Laxatives typically cause changes in stool consistency or frequency, not usually black color. Some laxatives may cause loose stools, but not darkening.

C. Do you have hemorrhoids?

Hemorrhoids typically cause bright red blood in or on the stool, not black stool. Asking this would be more appropriate for red or bloody stools, not melena.

Summary:

Option D is correct because iron supplements are a common cause of black stool, and identifying their use helps the RN determine if the discoloration is benign or needs further investigation.


10.

Client has edema of lower extremities during the day that disappears at night. Which medical problem is this

  • Pulmonary edema

  • Left-sided heart failure

  • Right ventricular heart failure

  • COPD

Explanation

The correct answer is C: Right ventricular heart failure

Explanation:

Right ventricular (right-sided) heart failure causes systemic venous congestion, leading to peripheral edema, especially in the lower extremities. This type of edema often worsens during the day when the person is upright and gravity pulls fluid downward, and improves at night when the person is lying down, allowing fluid to redistribute and be reabsorbed.

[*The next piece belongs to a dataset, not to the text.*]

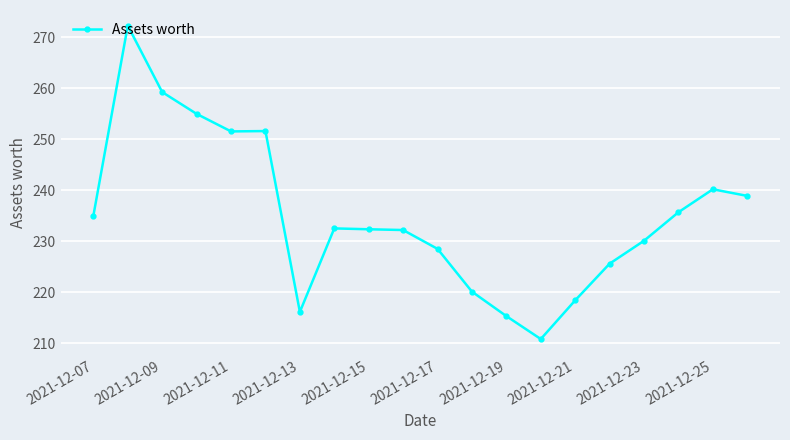

How many lines are shown in the chart?

1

Why the other options are incorrect:

A. Pulmonary edema

Pulmonary edema is associated with fluid accumulation in the lungs, leading to symptoms such as shortness of breath, crackles, and cough, not peripheral edema that varies with position.

B. Left-sided heart failure

Left-sided failure causes pulmonary symptoms, not systemic peripheral edema. It may eventually lead to right-sided failure, but by itself, it does not directly cause the type of day-dependent leg edema described.

D. COPD

Chronic obstructive pulmonary disease affects the lungs and can lead to cor pulmonale (right heart failure), but COPD alone does not directly cause this positional leg edema pattern.

Summary:

Option C is correct because right-sided heart failure leads to dependent edema that becomes more apparent during the day and improves at night, fitting the pattern described.